- _Task description_
Reproduce every line of the listing below word for word, in the same order.

- _Data listing_

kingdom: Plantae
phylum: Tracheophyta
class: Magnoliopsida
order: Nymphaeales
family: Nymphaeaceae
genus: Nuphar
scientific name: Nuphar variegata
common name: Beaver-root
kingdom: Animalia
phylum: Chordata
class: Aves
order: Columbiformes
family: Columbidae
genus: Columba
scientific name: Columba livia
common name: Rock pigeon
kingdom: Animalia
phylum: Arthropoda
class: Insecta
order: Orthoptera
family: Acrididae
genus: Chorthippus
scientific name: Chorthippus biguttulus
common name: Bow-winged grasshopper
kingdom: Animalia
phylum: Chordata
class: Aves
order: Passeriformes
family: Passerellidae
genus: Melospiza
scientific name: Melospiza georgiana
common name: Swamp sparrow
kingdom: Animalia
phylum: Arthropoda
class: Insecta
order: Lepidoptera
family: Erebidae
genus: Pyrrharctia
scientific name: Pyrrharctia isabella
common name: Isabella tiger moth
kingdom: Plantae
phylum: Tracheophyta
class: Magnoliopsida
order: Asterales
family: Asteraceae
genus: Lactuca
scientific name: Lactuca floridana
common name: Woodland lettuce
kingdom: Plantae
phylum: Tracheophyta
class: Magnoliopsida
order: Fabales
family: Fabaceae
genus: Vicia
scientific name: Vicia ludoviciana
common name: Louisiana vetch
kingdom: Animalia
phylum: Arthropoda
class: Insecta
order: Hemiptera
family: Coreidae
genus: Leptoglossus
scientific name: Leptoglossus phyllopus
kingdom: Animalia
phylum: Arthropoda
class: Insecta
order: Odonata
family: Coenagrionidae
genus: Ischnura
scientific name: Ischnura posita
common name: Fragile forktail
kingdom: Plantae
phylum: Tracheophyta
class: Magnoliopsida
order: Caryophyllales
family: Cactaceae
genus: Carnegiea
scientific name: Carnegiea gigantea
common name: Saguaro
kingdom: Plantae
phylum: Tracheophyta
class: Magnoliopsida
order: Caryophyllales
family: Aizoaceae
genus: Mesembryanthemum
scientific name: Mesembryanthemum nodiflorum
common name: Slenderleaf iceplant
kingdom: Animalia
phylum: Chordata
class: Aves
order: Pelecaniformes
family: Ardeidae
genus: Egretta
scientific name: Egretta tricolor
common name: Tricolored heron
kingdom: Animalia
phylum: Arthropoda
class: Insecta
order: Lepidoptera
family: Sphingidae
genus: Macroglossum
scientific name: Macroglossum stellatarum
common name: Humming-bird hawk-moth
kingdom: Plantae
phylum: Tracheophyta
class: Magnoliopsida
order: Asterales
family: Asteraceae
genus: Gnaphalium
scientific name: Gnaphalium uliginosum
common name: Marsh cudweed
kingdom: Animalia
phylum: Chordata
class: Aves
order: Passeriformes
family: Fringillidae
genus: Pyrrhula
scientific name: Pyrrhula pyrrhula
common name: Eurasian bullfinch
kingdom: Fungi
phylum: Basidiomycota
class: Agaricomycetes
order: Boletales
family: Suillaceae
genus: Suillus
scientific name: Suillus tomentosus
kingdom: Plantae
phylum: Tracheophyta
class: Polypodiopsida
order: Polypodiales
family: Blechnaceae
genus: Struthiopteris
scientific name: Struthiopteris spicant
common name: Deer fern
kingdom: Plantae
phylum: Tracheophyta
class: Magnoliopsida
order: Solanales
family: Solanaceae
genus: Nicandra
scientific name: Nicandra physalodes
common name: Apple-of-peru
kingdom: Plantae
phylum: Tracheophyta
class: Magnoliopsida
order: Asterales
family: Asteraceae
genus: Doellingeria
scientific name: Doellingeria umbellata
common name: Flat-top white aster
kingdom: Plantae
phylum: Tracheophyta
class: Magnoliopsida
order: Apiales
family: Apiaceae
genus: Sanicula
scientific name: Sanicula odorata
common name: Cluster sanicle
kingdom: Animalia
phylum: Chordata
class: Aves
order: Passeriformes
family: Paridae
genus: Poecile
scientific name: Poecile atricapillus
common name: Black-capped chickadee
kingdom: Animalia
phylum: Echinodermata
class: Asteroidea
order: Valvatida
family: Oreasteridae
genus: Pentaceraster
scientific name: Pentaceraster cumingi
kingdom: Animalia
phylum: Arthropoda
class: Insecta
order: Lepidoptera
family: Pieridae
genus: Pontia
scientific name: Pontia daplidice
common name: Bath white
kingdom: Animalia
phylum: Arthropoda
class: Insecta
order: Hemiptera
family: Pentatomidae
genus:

- _Exercise solution_
kingdom: Plantae
phylum: Tracheophyta
class: Magnoliopsida
order: Nymphaeales
family: Nymphaeaceae
genus: Nuphar
scientific name: Nuphar variegata
common name: Beaver-root
kingdom: Animalia
phylum: Chordata
class: Aves
order: Columbiformes
family: Columbidae
genus: Columba
scientific name: Columba livia
common name: Rock pigeon
kingdom: Animalia
phylum: Arthropoda
class: Insecta
order: Orthoptera
family: Acrididae
genus: Chorthippus
scientific name: Chorthippus biguttulus
common name: Bow-winged grasshopper
kingdom: Animalia
phylum: Chordata
class: Aves
order: Passeriformes
family: Passerellidae
genus: Melospiza
scientific name: Melospiza georgiana
common name: Swamp sparrow
kingdom: Animalia
phylum: Arthropoda
class: Insecta
order: Lepidoptera
family: Erebidae
genus: Pyrrharctia
scientific name: Pyrrharctia isabella
common name: Isabella tiger moth
kingdom: Plantae
phylum: Tracheophyta
class: Magnoliopsida
order: Asterales
family: Asteraceae
genus: Lactuca
scientific name: Lactuca floridana
common name: Woodland lettuce
kingdom: Plantae
phylum: Tracheophyta
class: Magnoliopsida
order: Fabales
family: Fabaceae
genus: Vicia
scientific name: Vicia ludoviciana
common name: Louisiana vetch
kingdom: Animalia
phylum: Arthropoda
class: Insecta
order: Hemiptera
family: Coreidae
genus: Leptoglossus
scientific name: Leptoglossus phyllopus
kingdom: Animalia
phylum: Arthropoda
class: Insecta
order: Odonata
family: Coenagrionidae
genus: Ischnura
scientific name: Ischnura posita
common name: Fragile forktail
kingdom: Plantae
phylum: Tracheophyta
class: Magnoliopsida
order: Caryophyllales
family: Cactaceae
genus: Carnegiea
scientific name: Carnegiea gigantea
common name: Saguaro
kingdom: Plantae
phylum: Tracheophyta
class: Magnoliopsida
order: Caryophyllales
family: Aizoaceae
genus: Mesembryanthemum
scientific name: Mesembryanthemum nodiflorum
common name: Slenderleaf iceplant
kingdom: Animalia
phylum: Chordata
class: Aves
order: Pelecaniformes
family: Ardeidae
genus: Egretta
scientific name: Egretta tricolor
common name: Tricolored heron
kingdom: Animalia
phylum: Arthropoda
class: Insecta
order: Lepidoptera
family: Sphingidae
genus: Macroglossum
scientific name: Macroglossum stellatarum
common name: Humming-bird hawk-moth
kingdom: Plantae
phylum: Tracheophyta
class: Magnoliopsida
order: Asterales
family: Asteraceae
genus: Gnaphalium
scientific name: Gnaphalium uliginosum
common name: Marsh cudweed
kingdom: Animalia
phylum: Chordata
class: Aves
order: Passeriformes
family: Fringillidae
genus: Pyrrhula
scientific name: Pyrrhula pyrrhula
common name: Eurasian bullfinch
kingdom: Fungi
phylum: Basidiomycota
class: Agaricomycetes
order: Boletales
family: Suillaceae
genus: Suillus
scientific name: Suillus tomentosus
kingdom: Plantae
phylum: Tracheophyta
class: Polypodiopsida
order: Polypodiales
family: Blechnaceae
genus: Struthiopteris
scientific name: Struthiopteris spicant
common name: Deer fern
kingdom: Plantae
phylum: Tracheophyta
class: Magnoliopsida
order: Solanales
family: Solanaceae
genus: Nicandra
scientific name: Nicandra physalodes
common name: Apple-of-peru
kingdom: Plantae
phylum: Tracheophyta
class: Magnoliopsida
order: Asterales
family: Asteraceae
genus: Doellingeria
scientific name: Doellingeria umbellata
common name: Flat-top white aster
kingdom: Plantae
phylum: Tracheophyta
class: Magnoliopsida
order: Apiales
family: Apiaceae
genus: Sanicula
scientific name: Sanicula odorata
common name: Cluster sanicle
kingdom: Animalia
phylum: Chordata
class: Aves
order: Passeriformes
family: Paridae
genus: Poecile
scientific name: Poecile atricapillus
common name: Black-capped chickadee
kingdom: Animalia
phylum: Echinodermata
class: Asteroidea
order: Valvatida
family: Oreasteridae
genus: Pentaceraster
scientific name: Pentaceraster cumingi
kingdom: Animalia
phylum: Arthropoda
class: Insecta
order: Lepidoptera
family: Pieridae
genus: Pontia
scientific name: Pontia daplidice
common name: Bath white
kingdom: Animalia
phylum: Arthropoda
class: Insecta
order: Hemiptera
family: Pentatomidae
genus:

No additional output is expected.